Social Media Marketing Is a Joke – It’s Time We Admit It

The sole hope: let’s go back to its beginnings.

The best thing that ever happened to sociable media marketing was the hacking of the 2016 US election of Donal Trump by the Russians. Why? Because it placed bare what many in social media marketing has known for a long, long time: that interpersonal media platforms are a joke, their valuations derive from imaginary users, and their integrity lies somewhere between Lucifer and this guy who eats people’s faces in the movies. Michael Berookim

For marketing consultants such as me, recommending existing social systems such as Facebook, Facebook, and Instagram has recently been increasingly difficult, because -quite frankly- many of all of us don’t trust the metrics. 

And why exactly should we? Fb doesn’t.

This is certainly from Facebook’s 2017 SEC filing (emphasis mine):

The numbers for our key metrics, which include our daily lively users (DAUs), monthly energetic users (MAUs), and average earnings per user (ARPU), are calculated using inner company data based on the game of user data files. While these numbers are based on what we should consider to be reasonable quotes of our user basic for the applicable period of measurement, there are inherent challenges in testing consumption of your products across large on the internet and mobile foule around the world.
The major data management company in the world says it shouldn’t really know if its numbers are exact. Estimates? What marketing professional wants estimated results after the fact?
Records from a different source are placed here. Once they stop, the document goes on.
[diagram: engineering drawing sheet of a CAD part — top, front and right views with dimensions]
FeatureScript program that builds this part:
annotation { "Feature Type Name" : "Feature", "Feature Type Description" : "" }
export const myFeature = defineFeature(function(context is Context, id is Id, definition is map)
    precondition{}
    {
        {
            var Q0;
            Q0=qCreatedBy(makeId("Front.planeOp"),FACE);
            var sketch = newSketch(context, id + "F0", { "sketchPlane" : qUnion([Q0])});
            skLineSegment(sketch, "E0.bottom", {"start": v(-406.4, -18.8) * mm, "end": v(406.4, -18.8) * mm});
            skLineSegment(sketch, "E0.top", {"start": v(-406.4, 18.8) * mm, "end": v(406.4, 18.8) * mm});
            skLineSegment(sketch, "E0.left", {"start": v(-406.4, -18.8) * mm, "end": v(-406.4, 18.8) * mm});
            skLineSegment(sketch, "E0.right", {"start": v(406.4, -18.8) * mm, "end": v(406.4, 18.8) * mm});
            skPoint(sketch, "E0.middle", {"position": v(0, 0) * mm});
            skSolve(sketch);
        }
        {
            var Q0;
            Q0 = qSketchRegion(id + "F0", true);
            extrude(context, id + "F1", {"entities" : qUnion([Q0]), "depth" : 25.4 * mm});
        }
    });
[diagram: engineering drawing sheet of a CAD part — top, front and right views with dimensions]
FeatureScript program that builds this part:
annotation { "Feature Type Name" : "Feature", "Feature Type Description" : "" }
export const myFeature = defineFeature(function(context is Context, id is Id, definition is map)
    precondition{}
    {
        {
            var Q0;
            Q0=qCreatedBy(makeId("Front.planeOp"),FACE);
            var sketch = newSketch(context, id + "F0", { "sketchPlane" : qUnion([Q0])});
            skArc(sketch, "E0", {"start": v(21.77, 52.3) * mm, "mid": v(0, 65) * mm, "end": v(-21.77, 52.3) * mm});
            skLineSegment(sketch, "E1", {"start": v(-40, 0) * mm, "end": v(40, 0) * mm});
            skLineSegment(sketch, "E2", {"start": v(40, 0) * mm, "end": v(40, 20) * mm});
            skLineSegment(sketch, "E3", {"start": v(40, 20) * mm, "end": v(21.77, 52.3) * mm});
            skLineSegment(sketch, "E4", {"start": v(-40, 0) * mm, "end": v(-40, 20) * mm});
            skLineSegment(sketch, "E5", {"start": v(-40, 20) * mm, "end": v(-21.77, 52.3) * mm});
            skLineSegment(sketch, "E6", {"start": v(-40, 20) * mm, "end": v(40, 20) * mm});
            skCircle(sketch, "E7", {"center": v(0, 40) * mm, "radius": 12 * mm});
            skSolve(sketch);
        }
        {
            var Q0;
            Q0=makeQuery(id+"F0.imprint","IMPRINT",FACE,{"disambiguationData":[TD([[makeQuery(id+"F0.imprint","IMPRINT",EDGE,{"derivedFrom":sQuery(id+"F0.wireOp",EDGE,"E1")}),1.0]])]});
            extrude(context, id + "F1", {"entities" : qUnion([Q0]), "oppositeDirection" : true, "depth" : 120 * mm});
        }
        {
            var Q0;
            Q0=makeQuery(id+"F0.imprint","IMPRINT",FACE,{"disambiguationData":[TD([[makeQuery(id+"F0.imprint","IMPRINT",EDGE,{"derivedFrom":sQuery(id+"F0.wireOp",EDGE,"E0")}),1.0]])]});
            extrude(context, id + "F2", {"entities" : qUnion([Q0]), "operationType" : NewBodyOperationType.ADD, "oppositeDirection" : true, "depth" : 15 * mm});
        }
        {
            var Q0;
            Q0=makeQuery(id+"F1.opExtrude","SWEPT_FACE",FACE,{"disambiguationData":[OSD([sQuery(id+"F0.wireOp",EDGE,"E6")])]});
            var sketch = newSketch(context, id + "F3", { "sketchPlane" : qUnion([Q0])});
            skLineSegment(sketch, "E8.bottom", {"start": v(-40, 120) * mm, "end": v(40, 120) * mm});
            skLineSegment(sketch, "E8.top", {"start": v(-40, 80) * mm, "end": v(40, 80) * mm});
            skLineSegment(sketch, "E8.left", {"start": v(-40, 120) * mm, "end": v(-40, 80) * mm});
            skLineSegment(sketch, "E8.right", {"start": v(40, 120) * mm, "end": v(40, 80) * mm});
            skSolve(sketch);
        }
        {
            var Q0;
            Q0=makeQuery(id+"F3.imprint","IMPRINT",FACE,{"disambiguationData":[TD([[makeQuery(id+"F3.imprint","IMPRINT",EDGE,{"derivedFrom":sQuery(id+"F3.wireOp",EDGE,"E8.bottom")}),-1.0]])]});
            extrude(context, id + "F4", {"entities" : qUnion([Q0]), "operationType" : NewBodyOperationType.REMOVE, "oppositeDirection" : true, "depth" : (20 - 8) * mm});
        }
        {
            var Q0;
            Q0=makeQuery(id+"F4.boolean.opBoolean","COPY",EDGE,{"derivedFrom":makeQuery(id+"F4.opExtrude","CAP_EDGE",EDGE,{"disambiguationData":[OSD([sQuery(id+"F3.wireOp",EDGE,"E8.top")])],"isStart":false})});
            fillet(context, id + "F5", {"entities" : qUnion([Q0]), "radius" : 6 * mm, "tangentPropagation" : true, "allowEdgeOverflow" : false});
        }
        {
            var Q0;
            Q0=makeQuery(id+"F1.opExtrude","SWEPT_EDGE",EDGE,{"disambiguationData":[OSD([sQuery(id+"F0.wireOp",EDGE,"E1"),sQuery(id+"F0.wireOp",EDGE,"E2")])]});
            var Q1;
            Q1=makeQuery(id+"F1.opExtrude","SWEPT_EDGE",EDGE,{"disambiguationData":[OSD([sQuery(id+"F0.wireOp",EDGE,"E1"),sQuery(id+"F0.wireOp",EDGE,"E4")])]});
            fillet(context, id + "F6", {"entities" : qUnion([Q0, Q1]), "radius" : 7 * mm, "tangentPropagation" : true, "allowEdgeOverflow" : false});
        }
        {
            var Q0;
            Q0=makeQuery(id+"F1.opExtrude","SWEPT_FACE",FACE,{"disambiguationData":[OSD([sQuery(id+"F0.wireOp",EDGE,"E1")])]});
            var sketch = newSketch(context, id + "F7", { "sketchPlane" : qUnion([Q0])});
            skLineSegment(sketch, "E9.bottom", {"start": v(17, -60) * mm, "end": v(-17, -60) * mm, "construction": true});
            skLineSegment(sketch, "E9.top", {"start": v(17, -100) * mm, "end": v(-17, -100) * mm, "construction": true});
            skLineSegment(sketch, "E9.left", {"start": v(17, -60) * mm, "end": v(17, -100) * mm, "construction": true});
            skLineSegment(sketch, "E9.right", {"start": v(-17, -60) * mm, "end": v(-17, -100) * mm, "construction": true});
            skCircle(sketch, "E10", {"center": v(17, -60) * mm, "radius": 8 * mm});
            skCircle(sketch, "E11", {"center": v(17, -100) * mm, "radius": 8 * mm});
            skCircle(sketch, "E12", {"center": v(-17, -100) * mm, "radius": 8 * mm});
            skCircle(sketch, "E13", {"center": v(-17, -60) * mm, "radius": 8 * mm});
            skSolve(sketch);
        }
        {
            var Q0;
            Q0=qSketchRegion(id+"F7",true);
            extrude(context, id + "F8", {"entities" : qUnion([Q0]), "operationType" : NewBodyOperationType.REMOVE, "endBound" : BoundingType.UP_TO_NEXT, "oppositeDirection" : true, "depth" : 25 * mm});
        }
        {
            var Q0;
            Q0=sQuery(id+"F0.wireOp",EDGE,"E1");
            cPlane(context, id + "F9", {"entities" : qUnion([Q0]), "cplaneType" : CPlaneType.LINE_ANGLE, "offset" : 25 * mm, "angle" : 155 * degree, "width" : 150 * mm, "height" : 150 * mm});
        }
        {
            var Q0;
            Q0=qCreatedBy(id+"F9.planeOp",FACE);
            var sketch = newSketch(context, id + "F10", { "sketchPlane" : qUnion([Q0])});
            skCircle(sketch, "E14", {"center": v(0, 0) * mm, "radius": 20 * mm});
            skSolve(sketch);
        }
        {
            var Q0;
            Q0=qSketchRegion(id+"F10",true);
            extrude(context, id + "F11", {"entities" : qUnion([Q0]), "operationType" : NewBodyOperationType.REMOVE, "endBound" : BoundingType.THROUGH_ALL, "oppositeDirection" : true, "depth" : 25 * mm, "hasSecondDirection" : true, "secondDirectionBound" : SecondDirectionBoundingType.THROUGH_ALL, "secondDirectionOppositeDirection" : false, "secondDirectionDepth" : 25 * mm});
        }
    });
It gets worse. Emphasis mine:

In the fourth quarter of 2017, we estimate that duplicate accounts may have represented approximately 10% of our worldwide MAUs. We feel the percentage of copy accounts is meaningfully higher in developing markets such as India, Indonesia, and the Philippines, as in contrast to more developed market segments. In the fourth 1 / 4 of 2017, we calculate that false accounts may have represented approximately 3-4% of our worldwide MAUs.
Let that sink in. Facebook is admitting that “approximately” 10% of their monthly active users are fake. Interestingly, they no longer mention what percentage of their daily active users are fake.

And gowns the challenge with social mass media. You don’t know can be real and what’s imitation anymore.

Social media hasn’t already been real for a while.

As marketers and advertisers, we pride themselves on accuracy. In the olden times of marketing and advertising, we engaged over rating numbers of television set shows, readership for print promotions, and delivery success for direct email.

In all cases, the platforms of the day were heavily audited. You knew, with fair conviction, was your audiences were for any particular medium or channel simply because there was usually a point of review someplace for the numbers.

Classic media such as a radio station, TV, and print got been around very long that there were thousands of case studies one could study the success or failures of individual promotions. Because these mediums were part of the criminal arrest record, it was easy to work backward to see what mix of media and budget worked well and what didn’t.